Tangent space and Jacobian I'm reading John Willards Topology with a differential view point and an confused about tangent spaces. 
To define the notion of derivative $df_x$ for a smooth map between smooth manifolds we introduce a tanget space at each point $x$ in the manifold $M$. The tangent space is denoted $TM_x$. If $M$ is an $m$-dimensional manifold then $TM_x$ is the $m$-dimensional hyperplane through the origin parallel to the hyperplane that that best approximates $M$ at $x$. Similarly one things of the nonhomegeneous linear mapping from the tangent hyperplane at $x$ to the tangent hyperplane at $y$ which best approximates $f$.
My confusion lies the following sentence: Translating both hyperplanes to the origin, one obtains $df_x$.
Is this saying $df_x$ is a map between these two hyperplanes? If so, how should I think about this map what is getting mapped to what?
Edit: All manifolds are in $R^n$ for some $n$, but the two manifolds may not be of the same dimension. 
 A: I hope this helps you clarify this important concept of the differential map. Please note that I deliberately avoid speaking of hyperplanes.
Let $f:M\to N$ be a map between two manifolds of possibly different dimension. The differential map does the following, point-wise: at each point $p\in M$, it gives us a map
$$df_p:T_pM\to T_{f(p)}N;\quad v\mapsto df_p(v).
$$
Think of $M$ as a manifold of its own, without any space around it. Do the same for $N$. Now, remember that any point $p\in M$ has a coordinate chart that maps a neighbourhood $U$ of $p$ to an open subset of $\mathbb R^{\dim M}$. This is just a mathematical way to say that $p$ is surrounded by something that looks like $\mathbb R^{\dim M}$, as are all points in $M$.
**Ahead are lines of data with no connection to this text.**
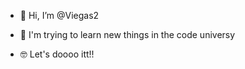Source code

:- 👋 Hi, I’m @Viegas2

- 🚀 I'm trying to learn new things in the code universy

- 🤓 Let's doooo itt!!

<!---
Viegas2/Viegas2 is a ✨ special ✨ repository because its `README.md` (this file) appears on your GitHub profile.
You can click the Preview link to take a look at your changes.
--->
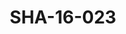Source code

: ---
pid: SHA-16-023
title: SHA-16-023
language: ar
collection: شرحبيل احمد
original_label: 
rights: شرحبيل احمد
location_of_original: شرحبيل احمد
photographer_or_studio: 
scanned_from: photograph 9 by 13.7
_date: '1972'
location: مصر، القاهرة، ميدان التحرير
description: شرحبيل احمد وسيد احمد وافر كاثو
additional_notes: 
permission_display: 'yes'
on_server: 'no'
on_website: 'no'
permalink: /photopages/ar/SHA-16-023.html
layout: photo-page
---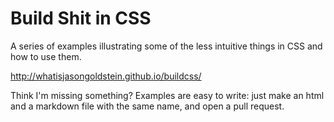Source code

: # Build Shit in CSS

A series of examples illustrating some of the less intuitive things in CSS and how to use them.

<http://whatisjasongoldstein.github.io/buildcss/>

Think I'm missing something? Examples are easy to write: just make an html and a markdown file with the same name, and open a pull request.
Since $M$ looks like $\mathbb R^{\dim M}$, there are as many as $\dim M$ directions near $p$ that are linearly independent. This gives us that the tangent space of $M$ at $p$, $T_p M$ is a vector space whose dimension matches that of $M$. You can think of it as a copy of $\mathbb R^{\dim M}$ now. Do the same for $N$.
The differential map $df_p:T_p M\to T_{f(p)} N$ is the natural relation induced by $f$ on these tangent spaces. Roughly speaking, it associates to each direction in $T_p M$ the direction in $T_{f(p)}N$ that will $f(p)$ following as a result.
If you want an example, think of $M$ as the 2-sphere with what I am calling terrestrial coordinates, i.e. $(\alpha, \theta)$, where $\alpha$ is the angle of the meridian passing through a point with a fixed meridian, and $\theta$ is the inclination of the parallel containing the point (these are the coordinates you find on any map or GPS). Think now of $N$ as the circle with the single coordinate $\rho$. In these coordinates, we define a map
$$f(\alpha,\theta) = \alpha+\rho_0,
$$
where $\rho_0$ is a constant we have determined. Intuitively, $f$ forgets about the latitude and then pushes the point forward by $\rho_0$ in the direction of $\alpha$.
The differential map is $df_p = (1,0)$. This means that $df_p(v) = (1,0)(v)$ for any $v\in T_p M$. Indeed, this map varies as fast as $\alpha$ does.